**DATASET RECORDS**
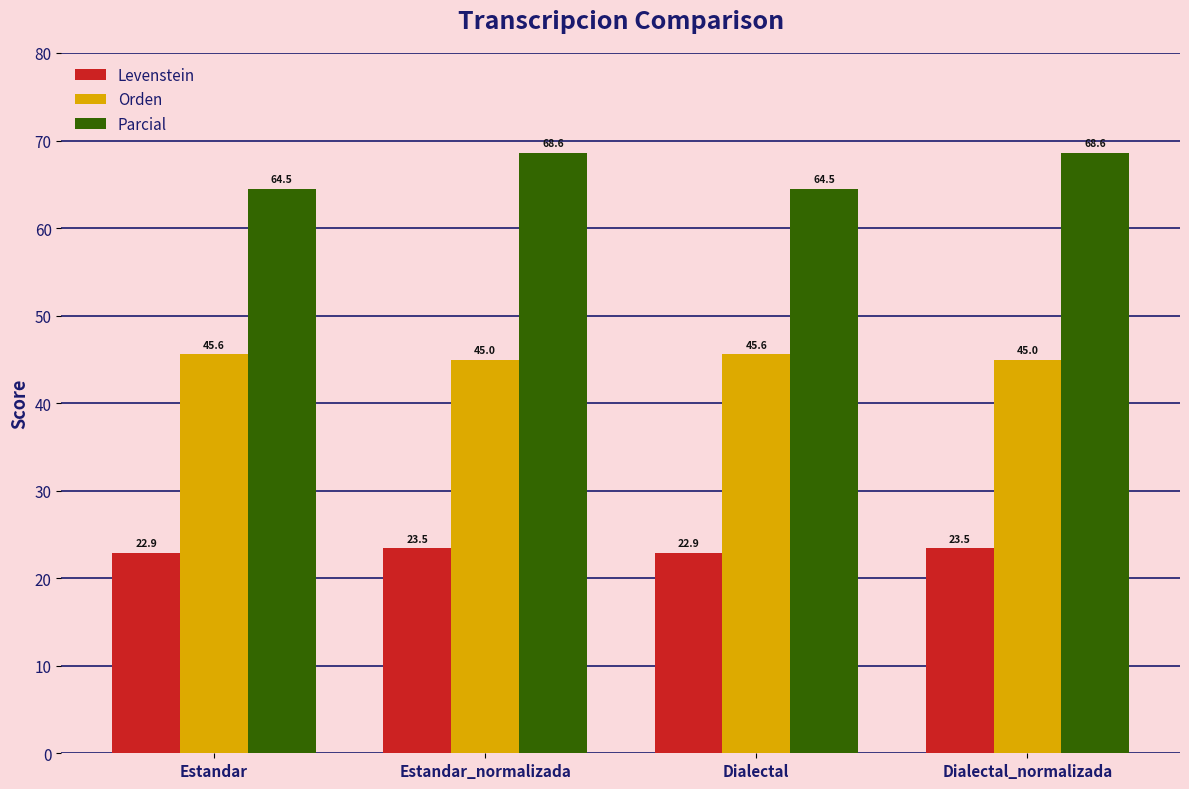

What is the difference between the maximum and second lowest values in the Orden series?

0.6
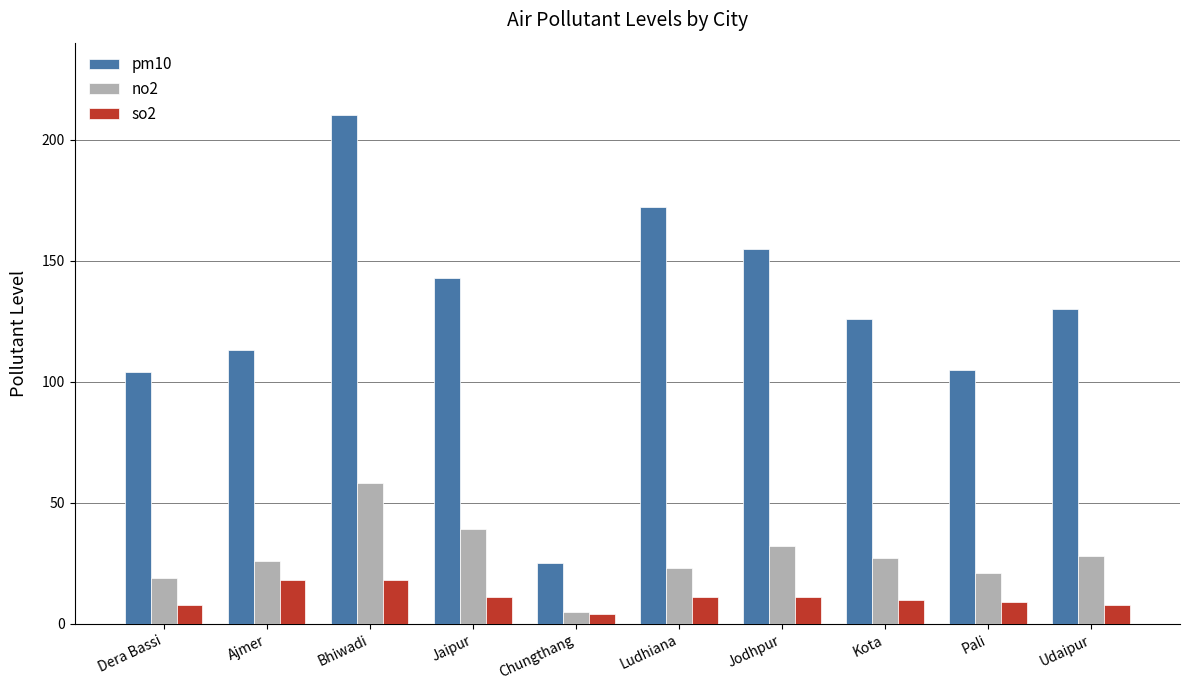

What value does the so2 series have at Ajmer, to the nearest 5?

20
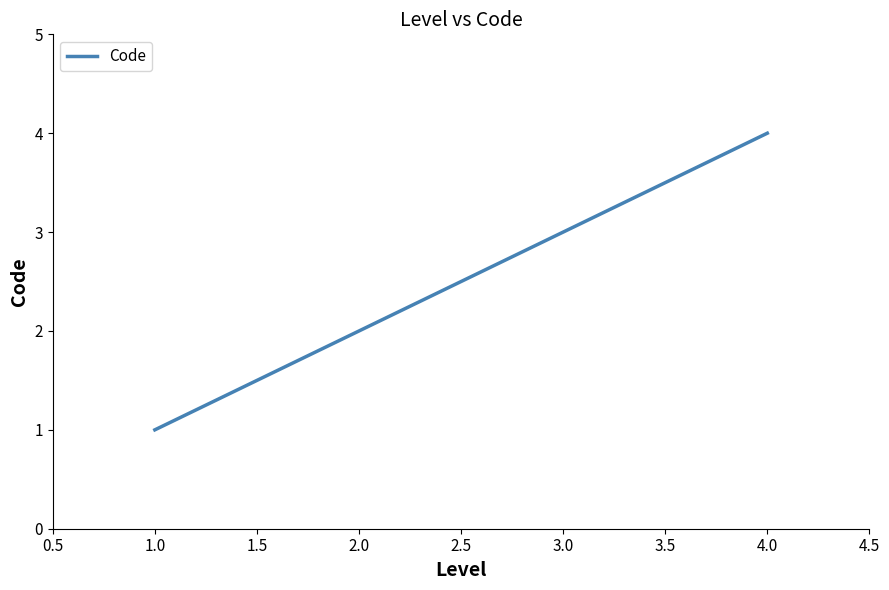

How many categories are shown in the chart?

4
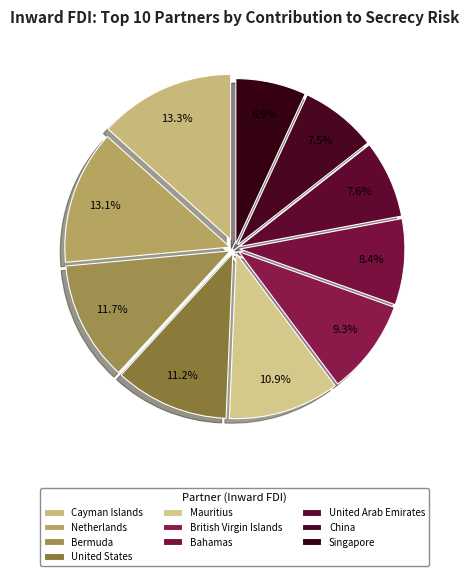

Combined, do United States and Netherlands account for over 50%?

No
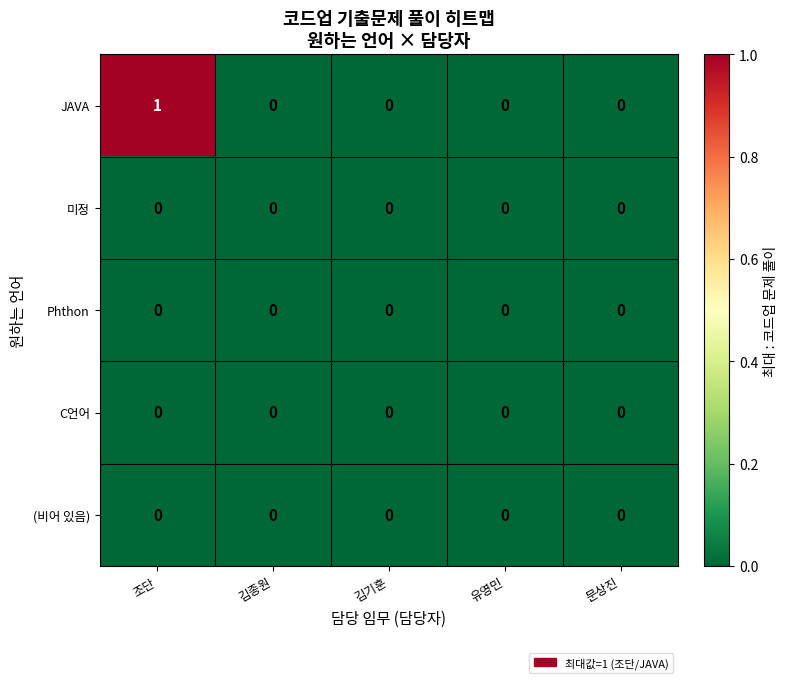

At which label does JAVA reach its peak?

조단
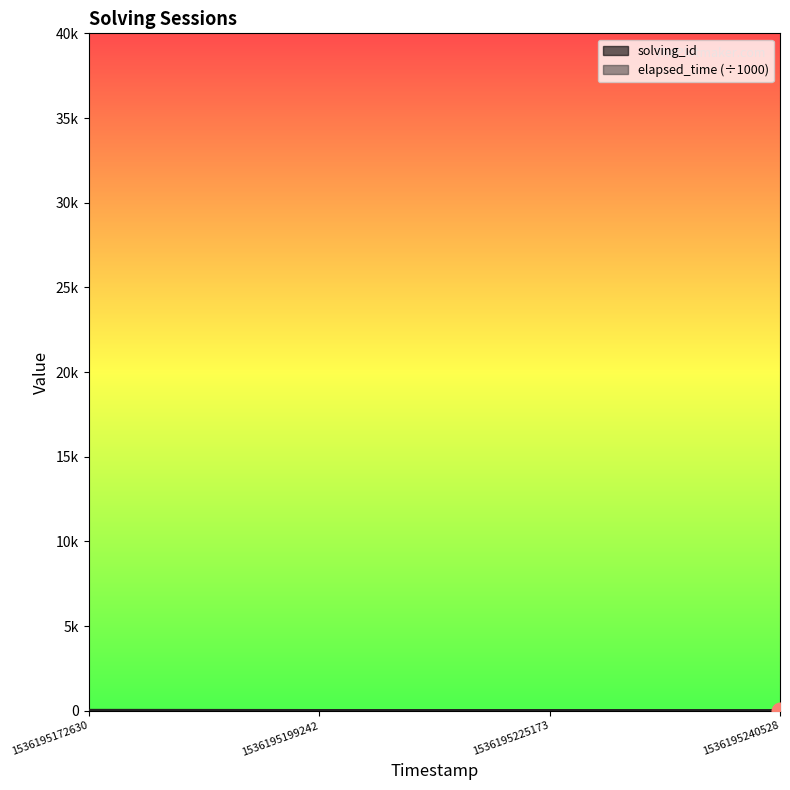

How many values in the solving_id series are below 3?

2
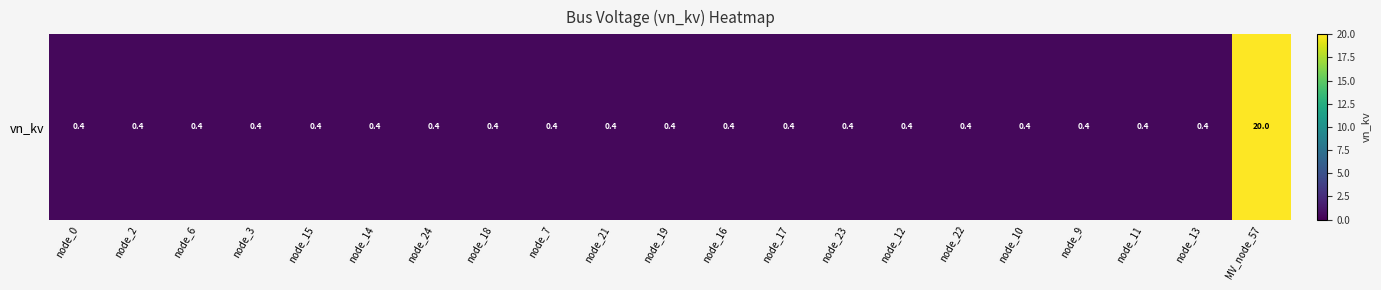

At which label is the value closest to 10?

node_0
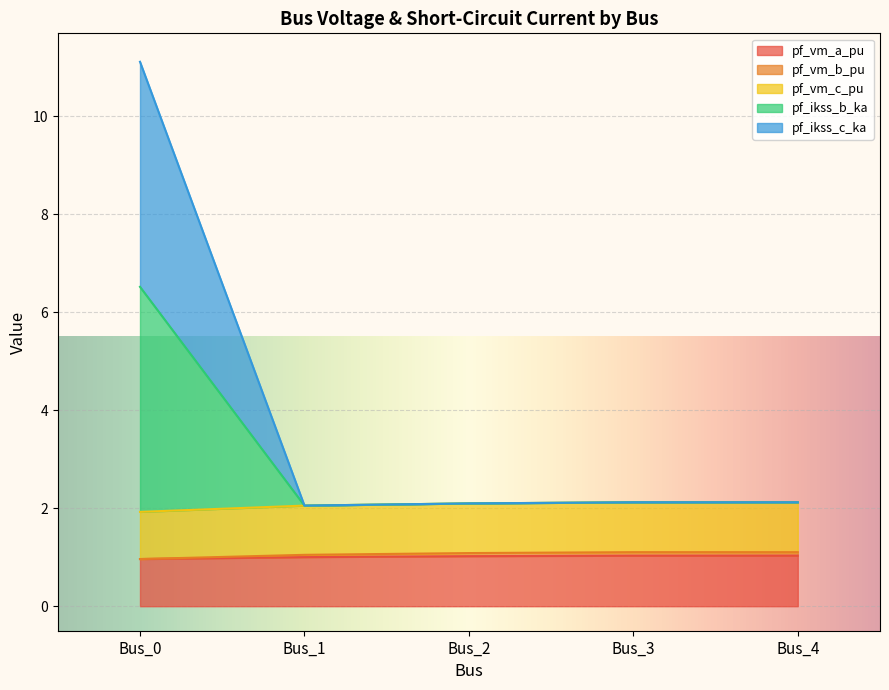

True or false: pf_vm_a_pu and pf_vm_b_pu cross at least once.

False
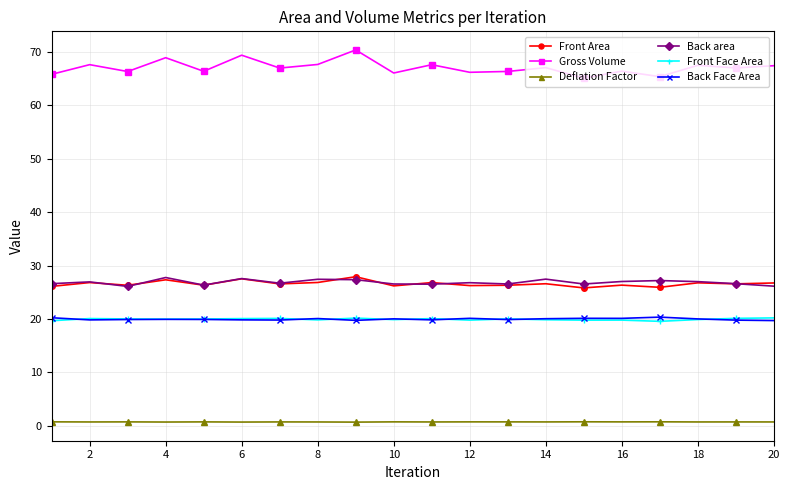

How many categories are shown in the chart?

20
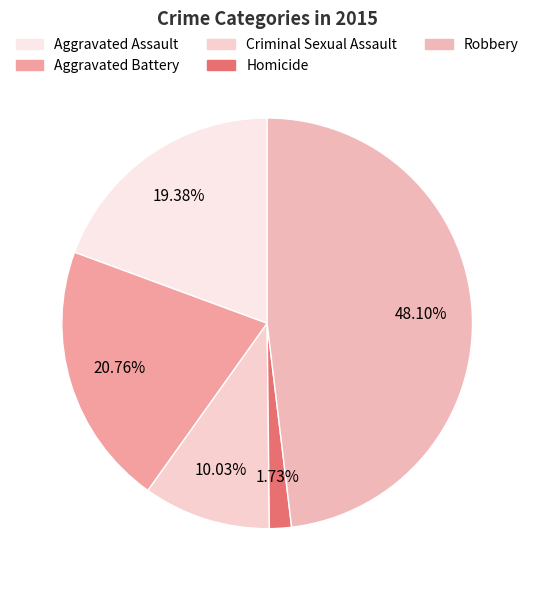

Does any single category account for the majority?

No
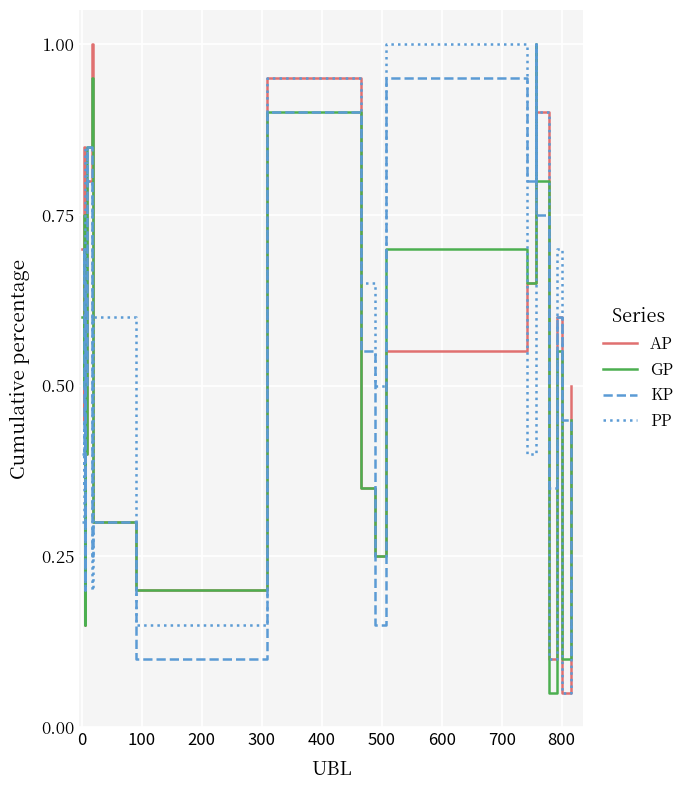

What is the maximum value shown in the chart?

1.0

**YOUR TASK**
Pull out each line in the listing above that contains the word "values".

**OUTPUT FOR THIS TASK**
What is the difference between the maximum and second lowest values in the Orden series?
How many values in the solving_id series are below 3?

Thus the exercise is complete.